:: What you are asked to do ::
Your answer must match the material exactly, line for line.
>>>>>
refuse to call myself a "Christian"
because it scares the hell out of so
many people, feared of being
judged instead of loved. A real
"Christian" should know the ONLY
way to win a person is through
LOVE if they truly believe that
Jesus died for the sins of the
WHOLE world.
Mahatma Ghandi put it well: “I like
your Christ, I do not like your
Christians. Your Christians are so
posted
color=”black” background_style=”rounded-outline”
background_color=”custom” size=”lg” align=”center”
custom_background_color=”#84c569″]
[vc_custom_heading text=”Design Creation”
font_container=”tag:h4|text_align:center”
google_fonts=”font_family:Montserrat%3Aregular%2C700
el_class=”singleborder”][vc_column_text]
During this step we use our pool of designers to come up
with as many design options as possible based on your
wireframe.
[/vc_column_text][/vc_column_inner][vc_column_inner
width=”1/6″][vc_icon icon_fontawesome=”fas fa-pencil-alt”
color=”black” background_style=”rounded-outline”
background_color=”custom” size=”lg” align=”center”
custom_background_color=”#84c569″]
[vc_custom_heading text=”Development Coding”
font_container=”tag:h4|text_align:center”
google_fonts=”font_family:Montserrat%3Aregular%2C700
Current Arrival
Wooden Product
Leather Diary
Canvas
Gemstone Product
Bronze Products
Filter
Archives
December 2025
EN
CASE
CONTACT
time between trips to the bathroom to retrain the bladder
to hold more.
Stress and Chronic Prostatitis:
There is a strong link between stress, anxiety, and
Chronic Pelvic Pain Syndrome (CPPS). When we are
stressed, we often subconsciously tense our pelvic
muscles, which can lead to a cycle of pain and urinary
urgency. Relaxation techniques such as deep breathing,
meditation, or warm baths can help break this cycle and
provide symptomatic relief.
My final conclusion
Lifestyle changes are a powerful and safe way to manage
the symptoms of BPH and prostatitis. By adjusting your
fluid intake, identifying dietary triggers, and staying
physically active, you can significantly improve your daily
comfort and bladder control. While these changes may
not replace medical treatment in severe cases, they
<<<<<
:: Solution for this problem ::
refuse to call myself a "Christian"
because it scares the hell out of so
many people, feared of being
judged instead of loved. A real
"Christian" should know the ONLY
way to win a person is through
LOVE if they truly believe that
Jesus died for the sins of the
WHOLE world.
Mahatma Ghandi put it well: “I like
your Christ, I do not like your
Christians. Your Christians are so
posted
color=”black” background_style=”rounded-outline”
background_color=”custom” size=”lg” align=”center”
custom_background_color=”#84c569″]
[vc_custom_heading text=”Design Creation”
font_container=”tag:h4|text_align:center”
google_fonts=”font_family:Montserrat%3Aregular%2C700
el_class=”singleborder”][vc_column_text]
During this step we use our pool of designers to come up
with as many design options as possible based on your
wireframe.
[/vc_column_text][/vc_column_inner][vc_column_inner
width=”1/6″][vc_icon icon_fontawesome=”fas fa-pencil-alt”
color=”black” background_style=”rounded-outline”
background_color=”custom” size=”lg” align=”center”
custom_background_color=”#84c569″]
[vc_custom_heading text=”Development Coding”
font_container=”tag:h4|text_align:center”
google_fonts=”font_family:Montserrat%3Aregular%2C700
Current Arrival
Wooden Product
Leather Diary
Canvas
Gemstone Product
Bronze Products
Filter
Archives
December 2025
EN
CASE
CONTACT
time between trips to the bathroom to retrain the bladder
to hold more.
Stress and Chronic Prostatitis:
There is a strong link between stress, anxiety, and
Chronic Pelvic Pain Syndrome (CPPS). When we are
stressed, we often subconsciously tense our pelvic
muscles, which can lead to a cycle of pain and urinary
urgency. Relaxation techniques such as deep breathing,
meditation, or warm baths can help break this cycle and
provide symptomatic relief.
My final conclusion
Lifestyle changes are a powerful and safe way to manage
the symptoms of BPH and prostatitis. By adjusting your
fluid intake, identifying dietary triggers, and staying
physically active, you can significantly improve your daily
comfort and bladder control. While these changes may
not replace medical treatment in severe cases, they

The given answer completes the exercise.